Task instructions
Give the data again in full, exactly as written below.

Records for processing
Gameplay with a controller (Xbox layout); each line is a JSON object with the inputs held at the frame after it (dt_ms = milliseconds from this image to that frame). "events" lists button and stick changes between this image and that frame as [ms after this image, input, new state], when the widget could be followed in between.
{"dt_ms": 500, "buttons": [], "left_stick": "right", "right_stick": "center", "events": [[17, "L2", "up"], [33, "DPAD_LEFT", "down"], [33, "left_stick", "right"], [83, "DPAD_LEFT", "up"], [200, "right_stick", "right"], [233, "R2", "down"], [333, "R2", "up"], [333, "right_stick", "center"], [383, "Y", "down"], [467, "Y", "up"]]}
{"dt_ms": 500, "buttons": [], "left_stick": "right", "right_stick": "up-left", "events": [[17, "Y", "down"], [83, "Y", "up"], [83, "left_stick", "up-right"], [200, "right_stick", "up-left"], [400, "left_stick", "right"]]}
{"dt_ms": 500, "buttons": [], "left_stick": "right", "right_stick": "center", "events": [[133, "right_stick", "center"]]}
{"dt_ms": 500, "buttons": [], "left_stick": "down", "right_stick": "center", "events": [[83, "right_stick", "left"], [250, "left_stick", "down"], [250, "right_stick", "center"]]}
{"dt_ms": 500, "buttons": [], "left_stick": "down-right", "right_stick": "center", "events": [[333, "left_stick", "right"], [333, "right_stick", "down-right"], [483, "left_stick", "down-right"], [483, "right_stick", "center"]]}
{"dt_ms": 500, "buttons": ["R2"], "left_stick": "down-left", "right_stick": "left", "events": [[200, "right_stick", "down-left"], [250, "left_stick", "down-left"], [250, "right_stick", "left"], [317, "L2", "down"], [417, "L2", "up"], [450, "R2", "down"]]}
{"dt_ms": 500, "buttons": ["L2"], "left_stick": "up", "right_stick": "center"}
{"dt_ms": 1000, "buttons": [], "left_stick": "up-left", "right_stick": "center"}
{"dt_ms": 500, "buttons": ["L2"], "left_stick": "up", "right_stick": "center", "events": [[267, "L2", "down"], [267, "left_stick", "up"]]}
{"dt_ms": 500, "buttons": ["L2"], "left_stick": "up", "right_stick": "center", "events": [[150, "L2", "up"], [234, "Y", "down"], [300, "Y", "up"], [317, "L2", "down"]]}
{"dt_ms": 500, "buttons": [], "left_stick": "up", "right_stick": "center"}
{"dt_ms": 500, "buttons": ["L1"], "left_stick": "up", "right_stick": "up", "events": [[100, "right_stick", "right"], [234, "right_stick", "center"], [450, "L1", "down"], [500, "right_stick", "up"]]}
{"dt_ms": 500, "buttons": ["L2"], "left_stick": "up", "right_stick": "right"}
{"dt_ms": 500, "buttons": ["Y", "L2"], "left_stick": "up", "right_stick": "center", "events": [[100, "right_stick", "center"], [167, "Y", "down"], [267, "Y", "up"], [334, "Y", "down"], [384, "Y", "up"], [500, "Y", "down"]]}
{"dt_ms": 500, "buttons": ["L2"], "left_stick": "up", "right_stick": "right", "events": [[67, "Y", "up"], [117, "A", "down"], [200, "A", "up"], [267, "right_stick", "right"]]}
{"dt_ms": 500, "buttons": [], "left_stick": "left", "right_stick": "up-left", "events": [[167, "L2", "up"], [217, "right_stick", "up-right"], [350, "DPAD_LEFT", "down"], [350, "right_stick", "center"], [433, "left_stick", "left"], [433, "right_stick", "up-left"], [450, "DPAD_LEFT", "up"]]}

Solution
Gameplay with a controller (Xbox layout); each line is a JSON object with the inputs held at the frame after it (dt_ms = milliseconds from this image to that frame). "events" lists button and stick changes between this image and that frame as [ms after this image, input, new state], when the widget could be followed in between.
{"dt_ms": 500, "buttons": [], "left_stick": "right", "right_stick": "center", "events": [[17, "L2", "up"], [33, "DPAD_LEFT", "down"], [33, "left_stick", "right"], [83, "DPAD_LEFT", "up"], [200, "right_stick", "right"], [233, "R2", "down"], [333, "R2", "up"], [333, "right_stick", "center"], [383, "Y", "down"], [467, "Y", "up"]]}
{"dt_ms": 500, "buttons": [], "left_stick": "right", "right_stick": "up-left", "events": [[17, "Y", "down"], [83, "Y", "up"], [83, "left_stick", "up-right"], [200, "right_stick", "up-left"], [400, "left_stick", "right"]]}
{"dt_ms": 500, "buttons": [], "left_stick": "right", "right_stick": "center", "events": [[133, "right_stick", "center"]]}
{"dt_ms": 500, "buttons": [], "left_stick": "down", "right_stick": "center", "events": [[83, "right_stick", "left"], [250, "left_stick", "down"], [250, "right_stick", "center"]]}
{"dt_ms": 500, "buttons": [], "left_stick": "down-right", "right_stick": "center", "events": [[333, "left_stick", "right"], [333, "right_stick", "down-right"], [483, "left_stick", "down-right"], [483, "right_stick", "center"]]}
{"dt_ms": 500, "buttons": ["R2"], "left_stick": "down-left", "right_stick": "left", "events": [[200, "right_stick", "down-left"], [250, "left_stick", "down-left"], [250, "right_stick", "left"], [317, "L2", "down"], [417, "L2", "up"], [450, "R2", "down"]]}
{"dt_ms": 500, "buttons": ["L2"], "left_stick": "up", "right_stick": "center"}
{"dt_ms": 1000, "buttons": [], "left_stick": "up-left", "right_stick": "center"}
{"dt_ms": 500, "buttons": ["L2"], "left_stick": "up", "right_stick": "center", "events": [[267, "L2", "down"], [267, "left_stick", "up"]]}
{"dt_ms": 500, "buttons": ["L2"], "left_stick": "up", "right_stick": "center", "events": [[150, "L2", "up"], [234, "Y", "down"], [300, "Y", "up"], [317, "L2", "down"]]}
{"dt_ms": 500, "buttons": [], "left_stick": "up", "right_stick": "center"}
{"dt_ms": 500, "buttons": ["L1"], "left_stick": "up", "right_stick": "up", "events": [[100, "right_stick", "right"], [234, "right_stick", "center"], [450, "L1", "down"], [500, "right_stick", "up"]]}
{"dt_ms": 500, "buttons": ["L2"], "left_stick": "up", "right_stick": "right"}
{"dt_ms": 500, "buttons": ["Y", "L2"], "left_stick": "up", "right_stick": "center", "events": [[100, "right_stick", "center"], [167, "Y", "down"], [267, "Y", "up"], [334, "Y", "down"], [384, "Y", "up"], [500, "Y", "down"]]}
{"dt_ms": 500, "buttons": ["L2"], "left_stick": "up", "right_stick": "right", "events": [[67, "Y", "up"], [117, "A", "down"], [200, "A", "up"], [267, "right_stick", "right"]]}
{"dt_ms": 500, "buttons": [], "left_stick": "left", "right_stick": "up-left", "events": [[167, "L2", "up"], [217, "right_stick", "up-right"], [350, "DPAD_LEFT", "down"], [350, "right_stick", "center"], [433, "left_stick", "left"], [433, "right_stick", "up-left"], [450, "DPAD_LEFT", "up"]]}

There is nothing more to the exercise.